ADALET DİVANI YARGI SÜRECİ
Türkiye olarak müdahillik çalışmalarımızın sonuna geldik. Metni defalarca gözden geçirdik. Muhtemelen bir hafta içinde dilekçemizi vereceğiz. Konuyu çok yönlü düşünüyoruz. Türkiye tarihinde ilk defa Uluslararası Adalet Divanı'na (UAD) metin verecek. Öncesinde olan bir olay değil.

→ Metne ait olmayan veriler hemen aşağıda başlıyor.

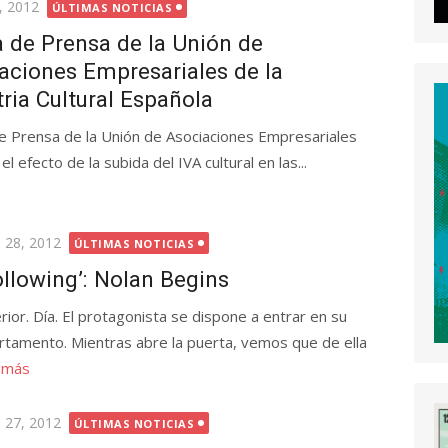
a
, 2012
ÚLTIMAS NOTICIAS
 de Prensa de la Unión de
aciones Empresariales de la
tria Cultural Española
 Prensa de la Unión de Asociaciones Empresariales
l efecto de la subida del IVA cultural en las...
licada
o 28, 2012
ÚLTIMAS NOTICIAS
ollowing’: Nolan Begins
erior. Día. El protagonista se dispone a entrar en su
rtamento. Mientras abre la puerta, vemos que de ella
 más
licada
o 27, 2012
ÚLTIMAS NOTICIAS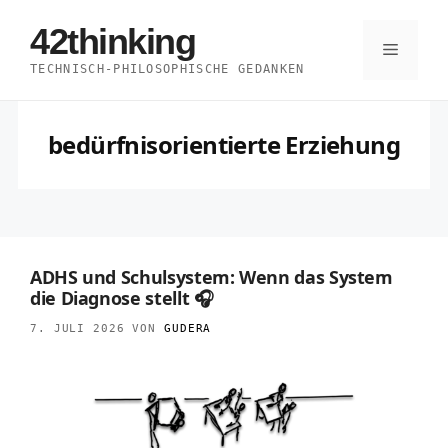
Zum
42thinking
Inhalt
Menü
TECHNISCH-PHILOSOPHISCHE GEDANKEN
springen
bedürfnisorientierte Erziehung
ADHS und Schulsystem: Wenn das System
die Diagnose stellt 🎧
7. JULI 2026
VON
GUDERA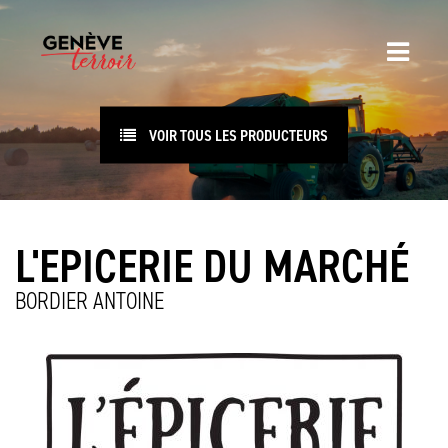
VOIR TOUS LES PRODUCTEURS
L'EPICERIE DU MARCHÉ
BORDIER ANTOINE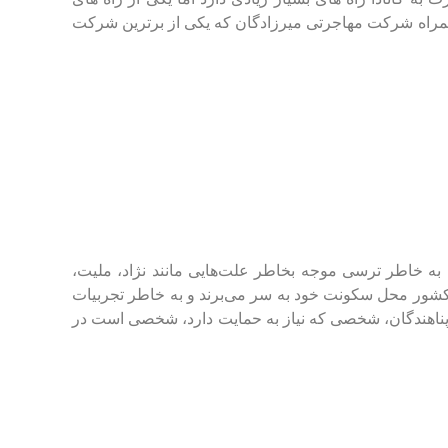
ه همراه شرکت مهاجرتی میرزادگان که یکی از برترین شرکت
که به خاطر ترسی موجه بخاطر علت‌هایی مانند نژاد، ملیت،
کشور محل سکونت خود به سر می‌برند و به خاطر تجربیات
ز پناهندگان، شخصی که نیاز به حمایت دارد، شخصی است در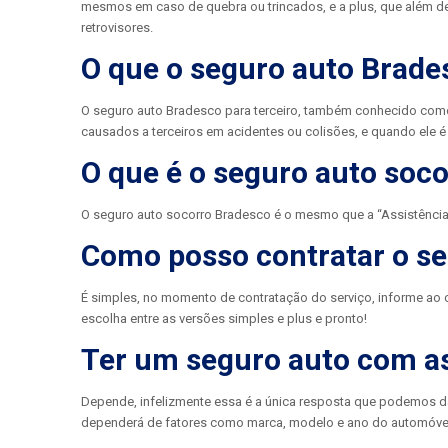
mesmos em caso de quebra ou trincados, e a plus, que além de g
retrovisores.
O que o seguro auto Brades
O seguro auto Bradesco para terceiro, também conhecido como 
causados a terceiros em acidentes ou colisões, e quando ele é
O que é o seguro auto soc
O seguro auto socorro Bradesco é o mesmo que a “Assistência a
Como posso contratar o se
É simples, no momento de contratação do serviço, informe ao c
escolha entre as versões simples e plus e pronto!
Ter um seguro auto com as
Depende, infelizmente essa é a única resposta que podemos dar
dependerá de fatores como marca, modelo e ano do automóvel, 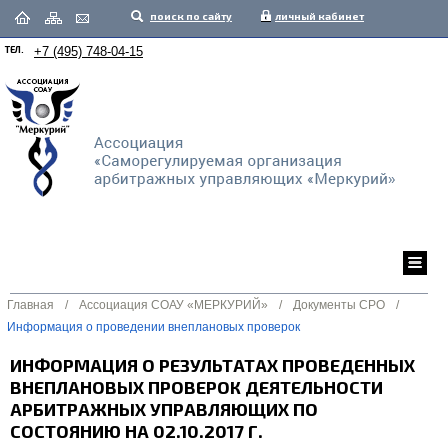
поиск по сайту
личный кабинет
ТЕЛ.
+7 (495) 748-04-15
Главная
/
Ассоциация СОАУ «МЕРКУРИЙ»
/
Документы СРО
/
Информация о проведении внеплановых проверок
ИНФОРМАЦИЯ О РЕЗУЛЬТАТАХ ПРОВЕДЕННЫХ
ВНЕПЛАНОВЫХ ПРОВЕРОК ДЕЯТЕЛЬНОСТИ
АРБИТРАЖНЫХ УПРАВЛЯЮЩИХ ПО
СОСТОЯНИЮ НА 02.10.2017 Г.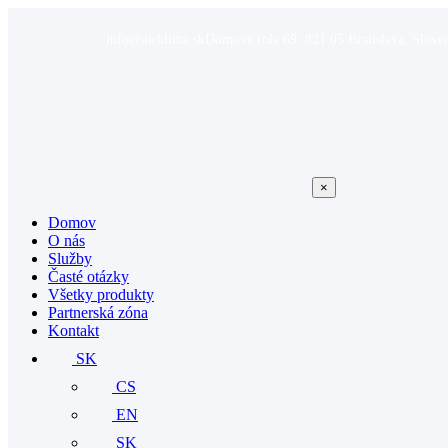
info@airklima.sk
Domové role 69, 821 05 Bratislava, Slove
×
Domov
O nás
Služby
Časté otázky
Všetky produkty
Partnerská zóna
Kontakt
SK
CS
EN
SK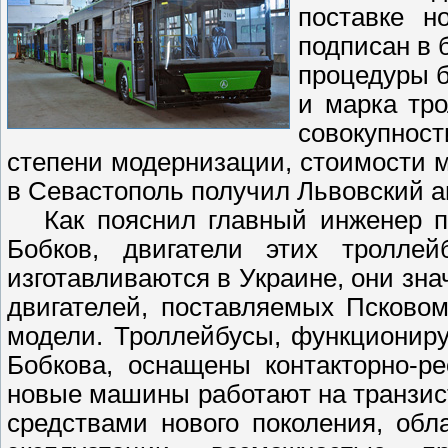
поставке н
подписан в 
процедуры б
и марка тр
совокупност
степени модернизации, стоимости 
в Севастополь получил Львовский 
Как пояснил главный инженер пре
Бобков, двигатели этих тролле
изготавливаются в Украине, они зн
двигателей, поставляемых Псково
модели. Троллейбусы, функциониру
Бобкова, оснащены контакторно-ре
новые машины работают на транзис
средствами нового поколения, об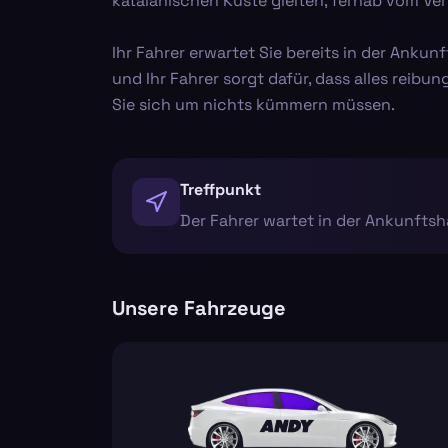
katalanischen Küste gleiten, fernab vom Ve
Ihr Fahrer erwartet Sie bereits in der Ank
und Ihr Fahrer sorgt dafür, dass alles reibun
Sie sich um nichts kümmern müssen.
Treffpunkt
Der Fahrer wartet in der Ankunftsh
Unsere Fahrzeuge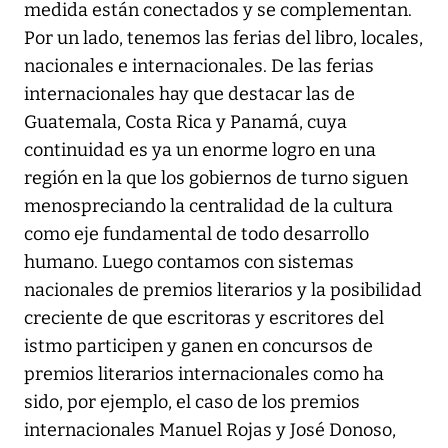
medida están conectados y se complementan.
Por un lado, tenemos las ferias del libro, locales,
nacionales e internacionales. De las ferias
internacionales hay que destacar las de
Guatemala, Costa Rica y Panamá, cuya
continuidad es ya un enorme logro en una
región en la que los gobiernos de turno siguen
menospreciando la centralidad de la cultura
como eje fundamental de todo desarrollo
humano. Luego contamos con sistemas
nacionales de premios literarios y la posibilidad
creciente de que escritoras y escritores del
istmo participen y ganen en concursos de
premios literarios internacionales como ha
sido, por ejemplo, el caso de los premios
internacionales Manuel Rojas y José Donoso,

Filistin davasının yanındayız. Tüm diplomatik ve hukuki araçları kullanıyoruz. Yaklaşık 40 sayfalık bir doküman bu. Adalet Divanı'nda bir baskı oluşturma, bu adımları başkalarıyla paylaşma mühim. Ne kadar fazla, nitelikli, hukuki ağırlığı olan metin olursa kaçacak yeri kalmaz.
SURİYE İLE NORMALLEŞME
Suriyeli muhataplarımızla liderler düzeyindeki görüşme için ne zaman, nasıl çalışmalarını yapıyoruz. Ajandanın hazırlanması ile ilgili çalışmamız var. Şu anda netleşmiş bir takvim yok, irade beyanı var. Karşı tarafla yaptığım temaslarda gördüğüm, görüşmeye açıklar. Şu ana kadar bize iletilmiş ön şartları yok. Örneğin 'Türk askeri çekilsin' denildiği zaman 'görüşmelere bunun için ihtiyaç var' diyorum.
Benim ön şartımı sen yaptıktan sonra, senin ön şartını ben yaptıktan sonra niye görüşme trafiğine ihtiyacımız olsun? Görüşme bunun için yapılıyor. Sen mültecini al, topraklarındaki teröristleri yok et, ben de askerimi alayım. Bir daha bana mülteci göndermeyecek ve güvenlik tehdidi üretmeyecek bir idari yapı oluşturacağının emarelerini göreyim. Ortaya şart konulduğu zaman benim daha çok şartım var.
ERDOĞAN-ESAD GÖRÜŞMESİ NEREDE?
Olursa üçüncü bir ülke olur. Ama netleşmedi. Ruslar, 'İran da masada olsun. Daha önce yapıyorduk' diyor. Bizim önceliğimiz kimin görüştürdüğü değil, 'görüşmek.' 'Sizi bir araya getiriyorum' ile 'aracı oluyorum' meselesi iki ayrı şey. Her ikisinin de farklı boyutları var.